WHAT TO DO: Your response should be the lines from the one holding "left elbow: (751, 709)" to the last line of the data below, copied exactly and with no additions.

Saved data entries

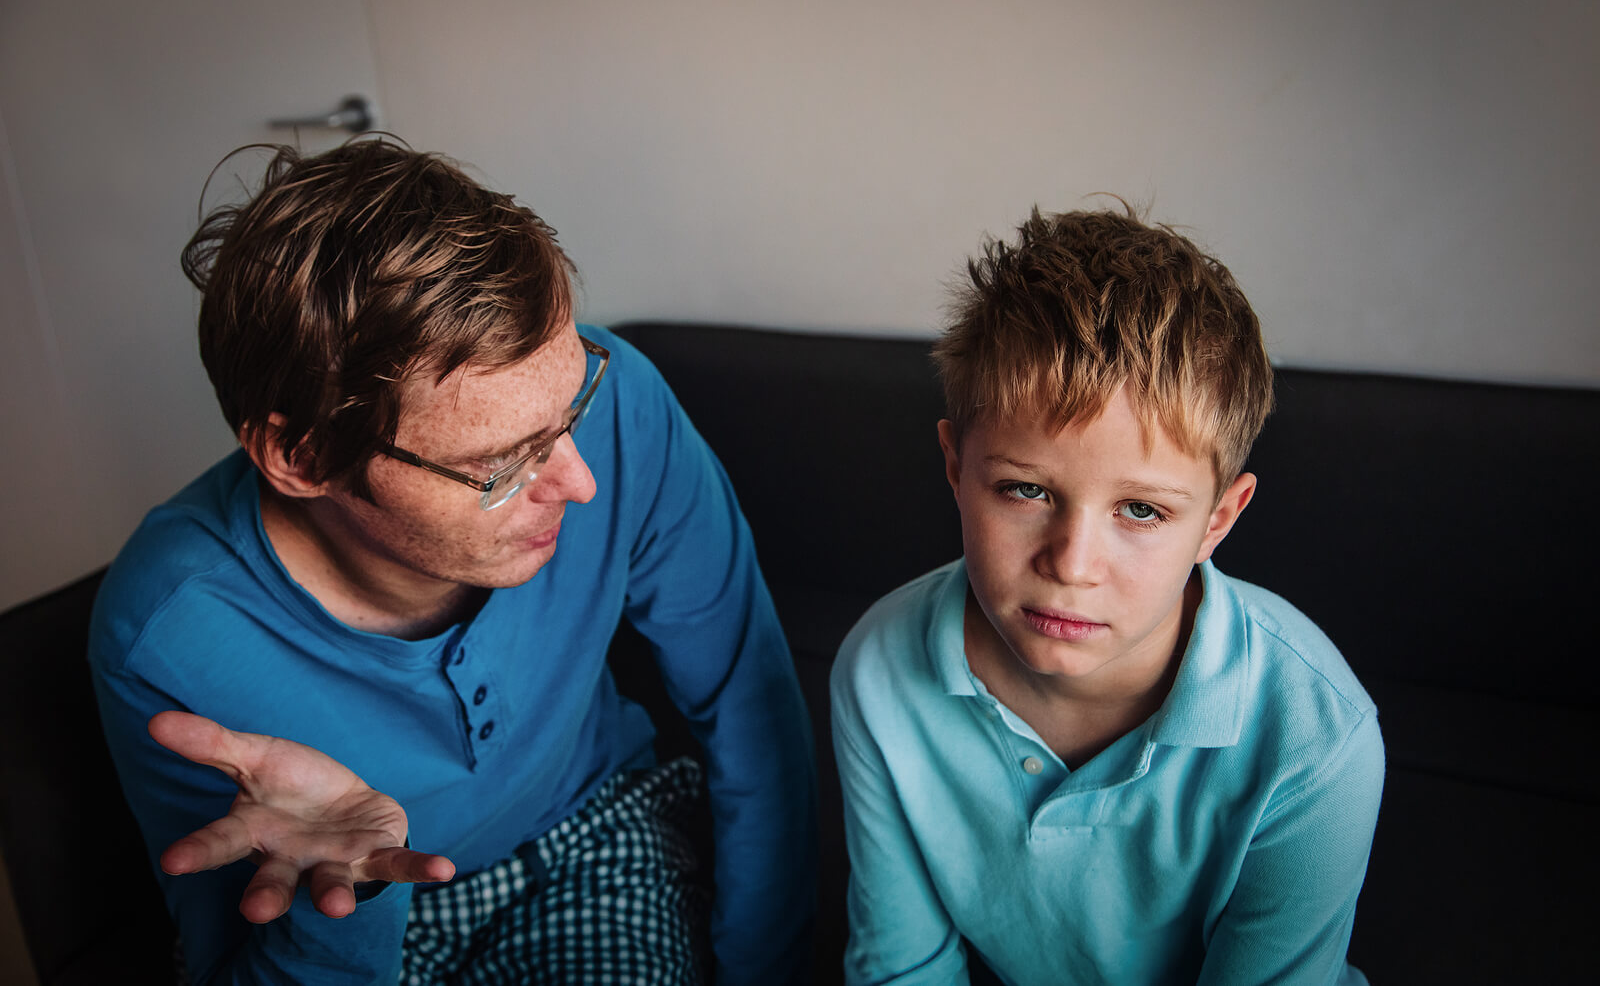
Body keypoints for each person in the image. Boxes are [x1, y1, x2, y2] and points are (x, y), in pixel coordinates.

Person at [89, 138, 816, 985]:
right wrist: (350, 903)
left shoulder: (625, 409)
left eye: (570, 404)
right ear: (304, 457)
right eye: (500, 463)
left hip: (591, 839)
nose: (580, 482)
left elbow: (751, 709)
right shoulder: (166, 633)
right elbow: (237, 961)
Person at [829, 206, 1384, 984]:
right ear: (956, 467)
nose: (1073, 563)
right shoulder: (877, 669)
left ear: (1216, 521)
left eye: (1142, 510)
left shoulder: (1317, 734)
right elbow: (903, 967)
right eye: (1024, 489)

TASK ANSWER:
left elbow: (751, 709)
right shoulder: (166, 633)
right elbow: (237, 961)
Person at [829, 206, 1384, 984]:
right ear: (956, 467)
nose: (1073, 563)
right shoulder: (877, 669)
left ear: (1216, 521)
left eye: (1142, 510)
left shoulder: (1317, 734)
right elbow: (903, 967)
right eye: (1024, 489)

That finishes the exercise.